The Neuromuscular Centre follows the largest cohort of children affected by neuromuscular conditions in UK and have an active role in networking the remaining UK Units; Francesco Muntoni is the PI in a phase I/II trial using antisense oligonucleotides in DMD in UK. The Centre has an active program of research on muscular dystrophy, which led to the identification of 5 novel genes in the last few years.
University College London Website
UCL Institue of Child Health website
Francesco Muntoni - Professor of Paediatric Neurology, Director
Francesco Muntoni (Professor in Pediatric Neurology, FRCPCH, FMedSci): Director of the Unit with oversight of both clinical and research activities. Key National and International contacts; 230 publications.
Fields of research: genetic basis of muscular dystrophies; antisense oligonucleotides (PI on a Department of Health funded phase 1 trial in DMD); trials he has also taken a significant role in the scientific activities of the European Neuromuscular Centre (ENMC), with participation to 38 international workshops over the last 13 years, of which he organised 9.
He is chairman of the ENMC Congenital muscular dystrophy Consortium. Since 2000 he has been invited for lectures or Keynote addresses to 39 International Conferences, including all major International events. He has been one of the coordinating units for the EU FP5 (GENRE, as part of the Myocluster project).
Carol Harty, Business Manager, UCLB
Dr Carol Harty advises on intellectual property matters and commercial activities at the Institute of Child Health.

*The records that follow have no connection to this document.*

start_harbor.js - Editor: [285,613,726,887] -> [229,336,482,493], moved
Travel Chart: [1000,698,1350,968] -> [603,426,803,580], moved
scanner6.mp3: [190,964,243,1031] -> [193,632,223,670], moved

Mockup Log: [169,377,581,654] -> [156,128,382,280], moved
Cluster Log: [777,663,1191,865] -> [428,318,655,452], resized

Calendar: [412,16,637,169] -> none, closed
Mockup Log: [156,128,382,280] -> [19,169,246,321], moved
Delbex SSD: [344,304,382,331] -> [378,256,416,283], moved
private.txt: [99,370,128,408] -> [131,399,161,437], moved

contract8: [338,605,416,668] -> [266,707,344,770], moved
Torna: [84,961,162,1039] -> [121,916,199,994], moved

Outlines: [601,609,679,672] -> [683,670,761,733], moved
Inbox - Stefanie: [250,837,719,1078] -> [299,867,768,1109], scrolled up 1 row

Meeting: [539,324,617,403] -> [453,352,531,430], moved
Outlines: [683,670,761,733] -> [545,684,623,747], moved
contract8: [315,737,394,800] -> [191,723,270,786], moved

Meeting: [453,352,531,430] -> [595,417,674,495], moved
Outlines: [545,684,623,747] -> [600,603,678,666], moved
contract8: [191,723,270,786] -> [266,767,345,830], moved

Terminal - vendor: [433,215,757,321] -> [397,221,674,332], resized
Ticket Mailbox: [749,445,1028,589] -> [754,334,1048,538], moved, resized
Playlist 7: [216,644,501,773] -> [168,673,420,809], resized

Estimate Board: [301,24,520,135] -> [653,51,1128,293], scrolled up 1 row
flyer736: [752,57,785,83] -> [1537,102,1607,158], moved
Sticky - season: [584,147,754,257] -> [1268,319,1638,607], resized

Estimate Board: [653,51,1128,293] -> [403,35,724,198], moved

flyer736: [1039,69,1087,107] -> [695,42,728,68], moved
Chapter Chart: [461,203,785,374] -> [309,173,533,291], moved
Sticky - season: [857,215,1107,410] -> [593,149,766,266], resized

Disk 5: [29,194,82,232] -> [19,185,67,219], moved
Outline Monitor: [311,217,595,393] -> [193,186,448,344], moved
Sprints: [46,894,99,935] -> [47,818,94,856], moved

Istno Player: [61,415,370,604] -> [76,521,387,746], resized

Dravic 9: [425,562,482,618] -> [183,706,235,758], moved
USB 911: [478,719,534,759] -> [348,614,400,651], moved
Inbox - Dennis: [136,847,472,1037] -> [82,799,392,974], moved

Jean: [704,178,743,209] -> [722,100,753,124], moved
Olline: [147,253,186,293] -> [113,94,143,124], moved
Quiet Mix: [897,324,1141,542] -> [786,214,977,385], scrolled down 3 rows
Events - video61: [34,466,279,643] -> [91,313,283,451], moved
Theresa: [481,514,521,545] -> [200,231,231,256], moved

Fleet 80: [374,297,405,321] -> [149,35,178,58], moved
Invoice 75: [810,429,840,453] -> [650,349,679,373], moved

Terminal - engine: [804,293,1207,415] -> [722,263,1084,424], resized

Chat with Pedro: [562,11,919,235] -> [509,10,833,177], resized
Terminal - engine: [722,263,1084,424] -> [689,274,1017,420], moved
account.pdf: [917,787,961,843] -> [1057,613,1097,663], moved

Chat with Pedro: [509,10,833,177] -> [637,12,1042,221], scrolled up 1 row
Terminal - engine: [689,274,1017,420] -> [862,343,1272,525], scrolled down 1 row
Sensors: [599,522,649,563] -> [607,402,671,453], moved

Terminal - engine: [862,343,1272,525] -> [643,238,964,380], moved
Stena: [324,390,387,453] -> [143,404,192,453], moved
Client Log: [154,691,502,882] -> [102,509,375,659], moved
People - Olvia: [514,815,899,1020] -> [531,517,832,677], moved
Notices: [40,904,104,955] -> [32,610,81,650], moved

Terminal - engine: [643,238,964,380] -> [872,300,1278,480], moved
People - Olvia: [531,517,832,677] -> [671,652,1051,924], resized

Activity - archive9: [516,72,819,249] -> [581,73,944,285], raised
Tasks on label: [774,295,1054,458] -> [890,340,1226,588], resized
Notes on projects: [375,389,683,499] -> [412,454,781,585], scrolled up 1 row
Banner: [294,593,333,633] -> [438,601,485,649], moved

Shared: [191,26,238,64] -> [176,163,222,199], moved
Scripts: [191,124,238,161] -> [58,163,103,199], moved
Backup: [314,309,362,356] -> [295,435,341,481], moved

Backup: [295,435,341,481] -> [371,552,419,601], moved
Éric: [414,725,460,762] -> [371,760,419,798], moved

Carol joined UCL Business PLC (then UCL Biomedica PLC) in 2005 from Library House Ltd. where she identified and profiled technology-based companies, assessing the technical and commercial aspects of their products. Her commercial career and academic background means she has considerable knowledge and expertise in technology development.
Carol's has a PhD in Clinical Biochemistry gained at Cambridge University. Prior to this, she completed a BSc programme at the University of Victoria (Canada) which included two industrial placements and two academic research placements.